__Try it__. The records that follow must be reproduced in full, with every picture excluded.

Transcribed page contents
════

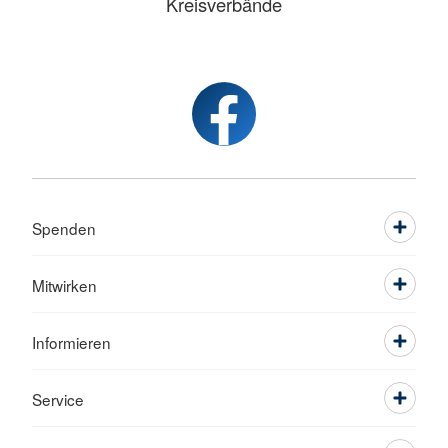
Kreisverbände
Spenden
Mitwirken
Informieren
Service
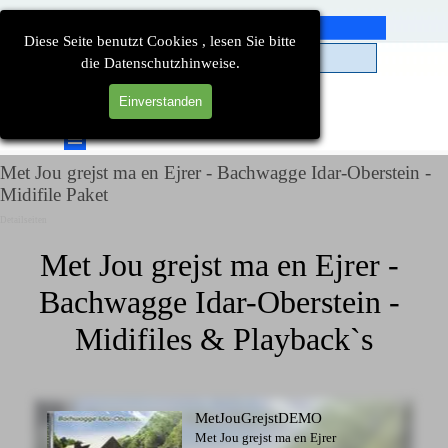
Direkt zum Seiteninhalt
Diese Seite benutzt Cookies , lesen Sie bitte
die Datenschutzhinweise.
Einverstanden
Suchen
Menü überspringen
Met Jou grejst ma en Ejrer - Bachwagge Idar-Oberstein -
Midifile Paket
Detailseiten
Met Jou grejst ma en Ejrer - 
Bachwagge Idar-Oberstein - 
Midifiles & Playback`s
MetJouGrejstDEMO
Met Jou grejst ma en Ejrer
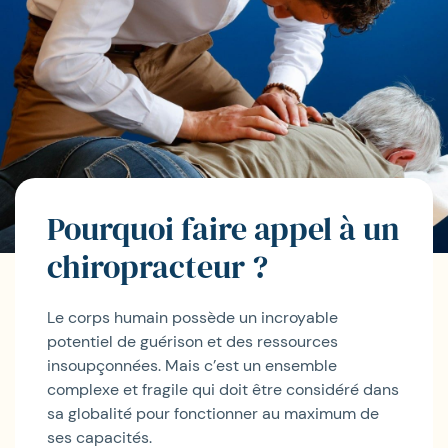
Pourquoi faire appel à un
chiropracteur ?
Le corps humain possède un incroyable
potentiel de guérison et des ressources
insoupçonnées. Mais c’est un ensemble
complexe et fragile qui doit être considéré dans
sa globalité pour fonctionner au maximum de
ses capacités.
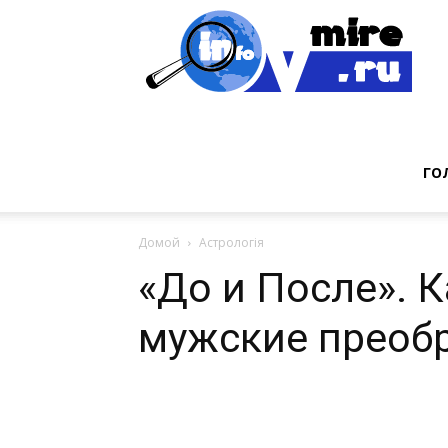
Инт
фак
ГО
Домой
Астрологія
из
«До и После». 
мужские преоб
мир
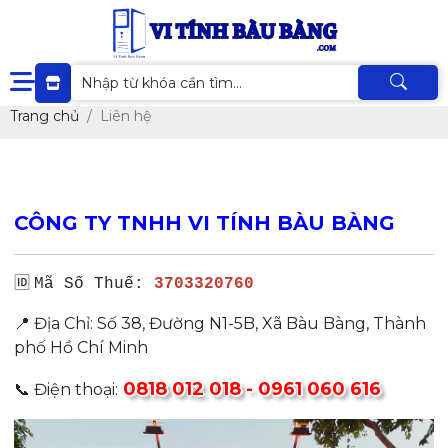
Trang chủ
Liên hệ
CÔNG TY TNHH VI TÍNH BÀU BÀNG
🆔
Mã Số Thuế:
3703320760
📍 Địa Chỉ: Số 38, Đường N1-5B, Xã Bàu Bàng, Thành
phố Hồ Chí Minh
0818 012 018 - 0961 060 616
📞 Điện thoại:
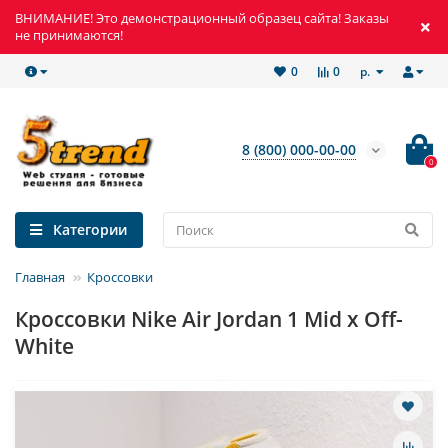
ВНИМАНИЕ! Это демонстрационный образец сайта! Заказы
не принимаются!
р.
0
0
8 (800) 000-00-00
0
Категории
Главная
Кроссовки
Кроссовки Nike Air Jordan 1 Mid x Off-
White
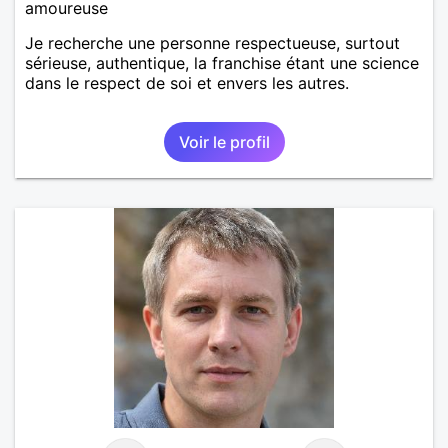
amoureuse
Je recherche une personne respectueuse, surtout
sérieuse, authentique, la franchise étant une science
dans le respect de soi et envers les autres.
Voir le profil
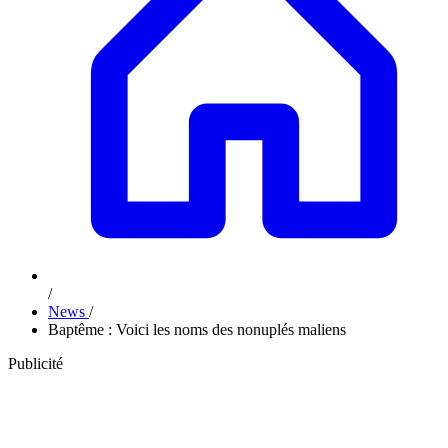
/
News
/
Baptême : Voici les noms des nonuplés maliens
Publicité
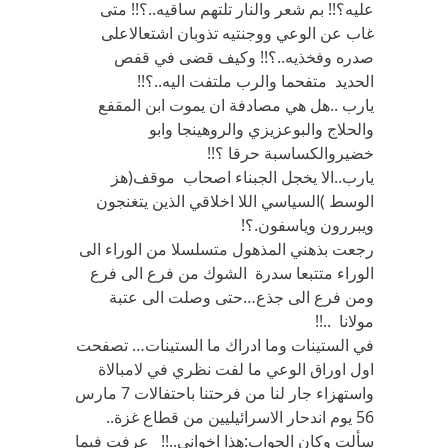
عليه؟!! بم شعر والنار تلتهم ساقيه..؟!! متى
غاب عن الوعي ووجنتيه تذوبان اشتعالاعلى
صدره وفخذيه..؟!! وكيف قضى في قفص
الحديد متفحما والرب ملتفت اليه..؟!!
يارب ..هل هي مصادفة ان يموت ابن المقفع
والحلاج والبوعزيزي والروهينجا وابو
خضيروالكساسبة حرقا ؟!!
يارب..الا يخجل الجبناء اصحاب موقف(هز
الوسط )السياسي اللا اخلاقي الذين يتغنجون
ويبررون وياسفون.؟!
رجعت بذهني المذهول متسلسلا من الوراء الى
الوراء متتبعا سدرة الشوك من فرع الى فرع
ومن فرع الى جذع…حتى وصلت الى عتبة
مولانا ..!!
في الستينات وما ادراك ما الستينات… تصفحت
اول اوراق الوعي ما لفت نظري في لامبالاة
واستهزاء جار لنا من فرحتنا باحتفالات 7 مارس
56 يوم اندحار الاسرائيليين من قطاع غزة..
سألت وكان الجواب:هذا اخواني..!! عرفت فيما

════

__Completed exercise__.
Kreisverbände
Spenden
Mitwirken
Informieren
Service
Direkt zum Seiteninhalt
Diese Seite benutzt Cookies , lesen Sie bitte
die Datenschutzhinweise.
Einverstanden
Suchen
Menü überspringen
Met Jou grejst ma en Ejrer - Bachwagge Idar-Oberstein -
Midifile Paket
Detailseiten
Met Jou grejst ma en Ejrer - 
Bachwagge Idar-Oberstein - 
Midifiles & Playback`s
MetJouGrejstDEMO
Met Jou grejst ma en Ejrer
Pourquoi faire appel à un
chiropracteur ?
Le corps humain possède un incroyable
potentiel de guérison et des ressources
insoupçonnées. Mais c’est un ensemble
complexe et fragile qui doit être considéré dans
sa globalité pour fonctionner au maximum de
ses capacités.
Инт
фак
ГО
Домой
Астрологія
из
«До и После». 
мужские преоб
мир
Trang chủ
Liên hệ
CÔNG TY TNHH VI TÍNH BÀU BÀNG
🆔
Mã Số Thuế:
3703320760
📍 Địa Chỉ: Số 38, Đường N1-5B, Xã Bàu Bàng, Thành
phố Hồ Chí Minh
0818 012 018 - 0961 060 616
📞 Điện thoại:
ВНИМАНИЕ! Это демонстрационный образец сайта! Заказы
не принимаются!
р.
0
0
8 (800) 000-00-00
0
Категории
Главная
Кроссовки
Кроссовки Nike Air Jordan 1 Mid x Off-
White
amoureuse
Je recherche une personne respectueuse, surtout
sérieuse, authentique, la franchise étant une science
dans le respect de soi et envers les autres.
Voir le profil
/
News
/
Baptême : Voici les noms des nonuplés maliens
Publicité
عليه؟!! بم شعر والنار تلتهم ساقيه..؟!! متى
غاب عن الوعي ووجنتيه تذوبان اشتعالاعلى
صدره وفخذيه..؟!! وكيف قضى في قفص
الحديد متفحما والرب ملتفت اليه..؟!!
يارب ..هل هي مصادفة ان يموت ابن المقفع
والحلاج والبوعزيزي والروهينجا وابو
خضيروالكساسبة حرقا ؟!!
يارب..الا يخجل الجبناء اصحاب موقف(هز
الوسط )السياسي اللا اخلاقي الذين يتغنجون
ويبررون وياسفون.؟!
رجعت بذهني المذهول متسلسلا من الوراء الى
الوراء متتبعا سدرة الشوك من فرع الى فرع
ومن فرع الى جذع…حتى وصلت الى عتبة
مولانا ..!!
في الستينات وما ادراك ما الستينات… تصفحت
اول اوراق الوعي ما لفت نظري في لامبالاة
واستهزاء جار لنا من فرحتنا باحتفالات 7 مارس
56 يوم اندحار الاسرائيليين من قطاع غزة..
سألت وكان الجواب:هذا اخواني..!! عرفت فيما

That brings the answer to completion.